----- MATERIALS PROVIDED -----
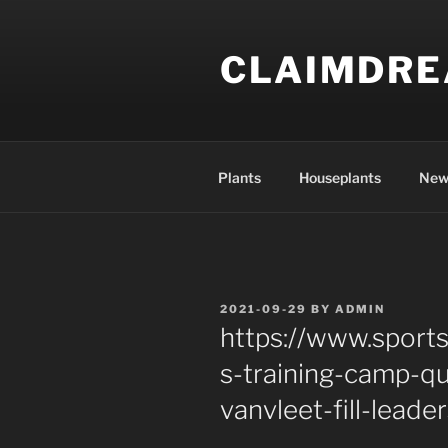
Skip
to
CLAIMDR
content
Plants
Houseplants
New
POSTED
2021-09-29
BY
ADMIN
ON
https://www.sports
s-training-camp-q
vanvleet-fill-leade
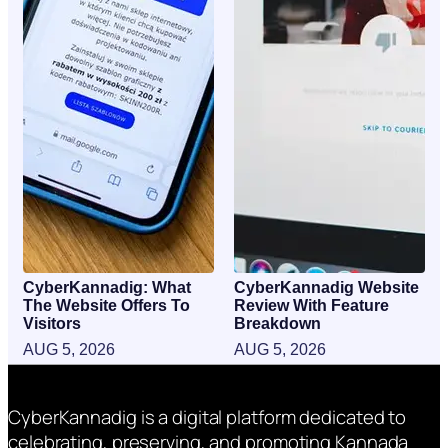
CyberKannadig: What
CyberKannadig Website
The Website Offers To
Review With Feature
Visitors
Breakdown
AUG 5, 2026
AUG 5, 2026
CyberKannadig is a digital platform dedicated to
celebrating, preserving, and promoting Kannada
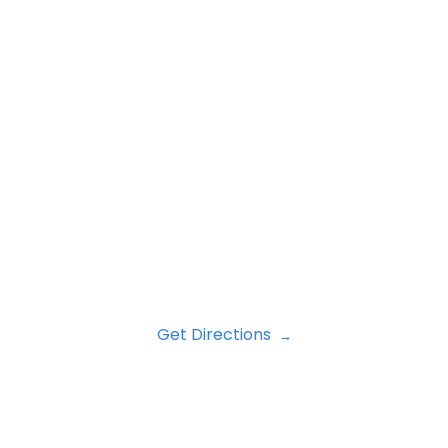
Get Directions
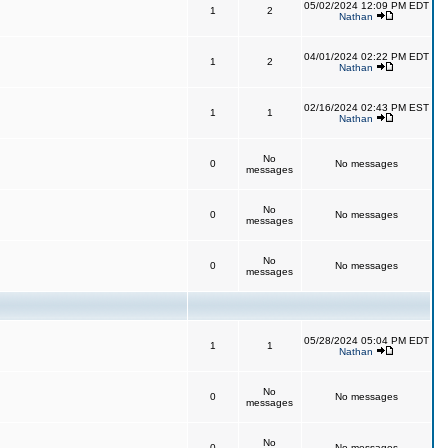
05/02/2024 12:09 PM EDT
1
2
Nathan
04/01/2024 02:22 PM EDT
1
2
Nathan
02/16/2024 02:43 PM EST
1
1
Nathan
No
0
No messages
messages
No
0
No messages
messages
No
0
No messages
messages
05/28/2024 05:04 PM EDT
1
1
Nathan
No
0
No messages
messages
No
0
No messages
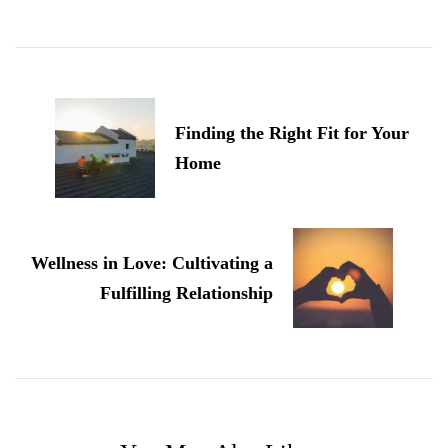
Post
Navigation
Finding the Right Fit for Your
Home
Wellness in Love: Cultivating a
Fulfilling Relationship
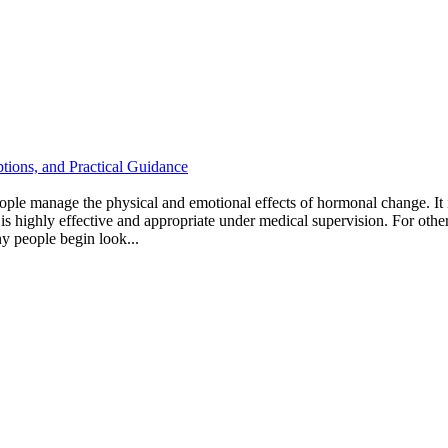
tions, and Practical Guidance
ple manage the physical and emotional effects of hormonal change. I
s highly effective and appropriate under medical supervision. For others
ny people begin look...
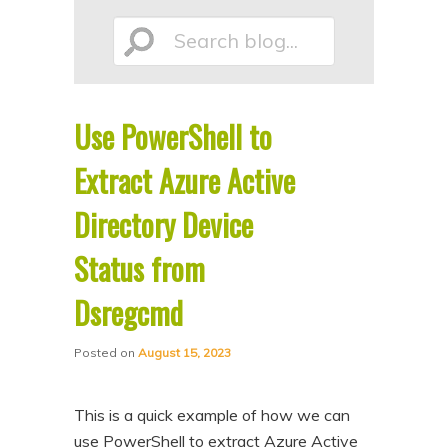
p
p
Search
t
t
o
o
p
s
Use PowerShell to
r
e
blog...
i
c
Extract Azure Active
m
o
Directory Device
a
n
Status from
r
d
y
a
Dsregcmd
c
r
o
y
Posted on
August 15, 2023
n
c
t
o
This is a quick example of how we can
e
n
use PowerShell to extract Azure Active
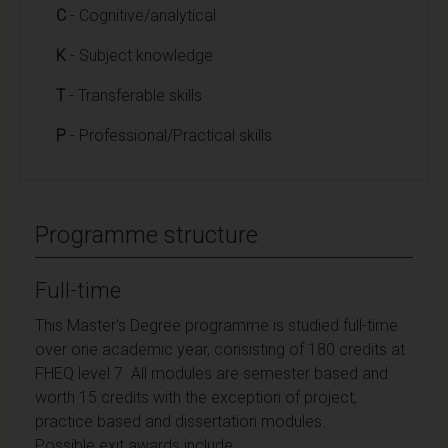
C
- Cognitive/analytical
K
- Subject knowledge
T
- Transferable skills
P
- Professional/Practical skills
Programme structure
Full-time
This Master's Degree programme is studied full-time
over one academic year, consisting of 180 credits at
FHEQ level 7. All modules are semester based and
worth 15 credits with the exception of project,
practice based and dissertation modules.
Possible exit awards include:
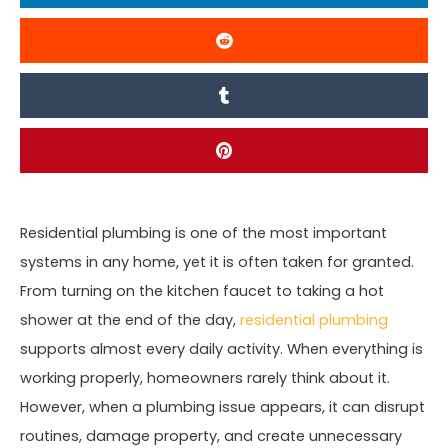
Residential plumbing is one of the most important
systems in any home, yet it is often taken for granted.
From turning on the kitchen faucet to taking a hot
shower at the end of the day,
residential plumbing
supports almost every daily activity. When everything is
working properly, homeowners rarely think about it.
However, when a plumbing issue appears, it can disrupt
routines, damage property, and create unnecessary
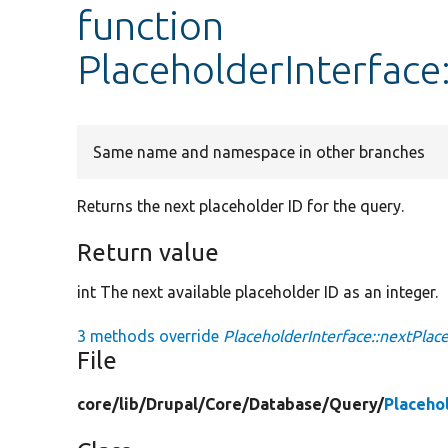
function
PlaceholderInterface
Same name and namespace in other branches
Returns the next placeholder ID for the query.
Return value
int The next available placeholder ID as an integer.
3 methods override
PlaceholderInterface::nextPlac
File
core/
lib/
Drupal/
Core/
Database/
Query/
Placeho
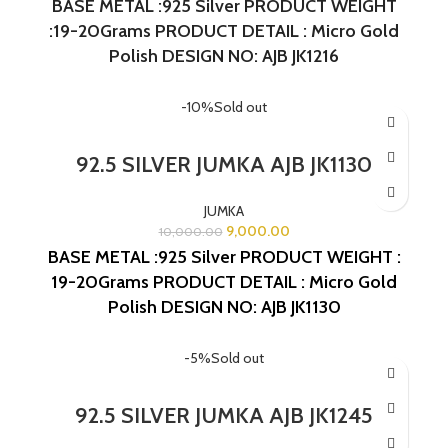
BASE METAL :925 Silver
PRODUCT WEIGHT
:19-20Grams
PRODUCT DETAIL : Micro Gold
Polish
DESIGN NO: AJB JK1216
-10%
Sold out
92.5 SILVER JUMKA AJB JK1130
JUMKA
9,000.00
10,000.00
BASE METAL :925 Silver
PRODUCT WEIGHT :
19-20Grams
PRODUCT DETAIL : Micro Gold
Polish
DESIGN NO: AJB JK1130
-5%
Sold out
92.5 SILVER JUMKA AJB JK1245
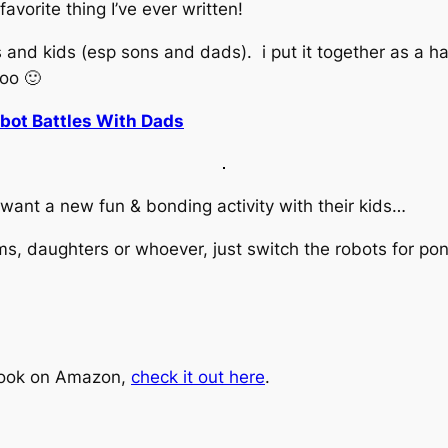
 favorite thing I’ve ever written!
s and kids (esp sons and dads). i put it together as a h
too 🙂
bot Battles With Dads
 want a new fun & bonding activity with their kids…
ms, daughters or whoever, just switch the robots for pon
book on Amazon,
check it out here
.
-----
• **TASK DIRECTIONS**: Please set down every line of the data above precisely, dropping the images.

• **REPLY TO THE EXERCISE**:
Skip
to
CLAIMDR
content
Plants
Houseplants
New
POSTED
2021-09-29
BY
ADMIN
ON
https://www.sports
s-training-camp-q
vanvleet-fill-leade
CyberKannadig: What
CyberKannadig Website
The Website Offers To
Review With Feature
Visitors
Breakdown
AUG 5, 2026
AUG 5, 2026
CyberKannadig is a digital platform dedicated to
celebrating, preserving, and promoting Kannada
Get Directions
05/02/2024 12:09 PM EDT
1
2
Nathan
04/01/2024 02:22 PM EDT
1
2
Nathan
02/16/2024 02:43 PM EST
1
1
Nathan
No
0
No messages
messages
No
0
No messages
messages
No
0
No messages
messages
05/28/2024 05:04 PM EDT
1
1
Nathan
No
0
No messages
messages
No
0
No messages
Post
Navigation
Finding the Right Fit for Your
Home
Wellness in Love: Cultivating a
Fulfilling Relationship
tions, and Practical Guidance
ple manage the physical and emotional effects of hormonal change. I
s highly effective and appropriate under medical supervision. For others
ny people begin look...
p
p
Search
t
t
o
o
p
s
Use PowerShell to
r
e
blog...
i
c
Extract Azure Active
m
o
Directory Device
a
n
Status from
r
d
y
a
Dsregcmd
c
r
o
y
Posted on
August 15, 2023
n
c
t
o
This is a quick example of how we can
e
n
use PowerShell to extract Azure Active
C
- Cognitive/analytical
K
- Subject knowledge
T
- Transferable skills
P
- Professional/Practical skills
Programme structure
Full-time
This Master's Degree programme is studied full-time
over one academic year, consisting of 180 credits at
FHEQ level 7. All modules are semester based and
worth 15 credits with the exception of project,
practice based and dissertation modules.
Possible exit awards include:
Residential plumbing is one of the most important
systems in any home, yet it is often taken for granted.
From turning on the kitchen faucet to taking a hot
shower at the end of the day,
residential plumbing
supports almost every daily activity. When everything is
working properly, homeowners rarely think about it.
However, when a plumbing issue appears, it can disrupt
routines, damage property, and create unnecessary
function
PlaceholderInterface
Same name and namespace in other branches
Returns the next placeholder ID for the query.
Return value
int The next available placeholder ID as an integer.
3 methods override
PlaceholderInterface::nextPlac
File
core/
lib/
Drupal/
Core/
Database/
Query/
Placeho
BASE METAL :925 Silver
PRODUCT WEIGHT
:19-20Grams
PRODUCT DETAIL : Micro Gold
Polish
DESIGN NO: AJB JK1216
-10%
Sold out
92.5 SILVER JUMKA AJB JK1130
JUMKA
9,000.00
10,000.00
BASE METAL :925 Silver
PRODUCT WEIGHT :
19-20Grams
PRODUCT DETAIL : Micro Gold
Polish
DESIGN NO: AJB JK1130
-5%
Sold out
92.5 SILVER JUMKA AJB JK1245
 favorite thing I’ve ever written!
s and kids (esp sons and dads). i put it together as a h
too 🙂
bot Battles With Dads
 want a new fun & bonding activity with their kids…
ms, daughters or whoever, just switch the robots for pon
book on Amazon,
check it out here
.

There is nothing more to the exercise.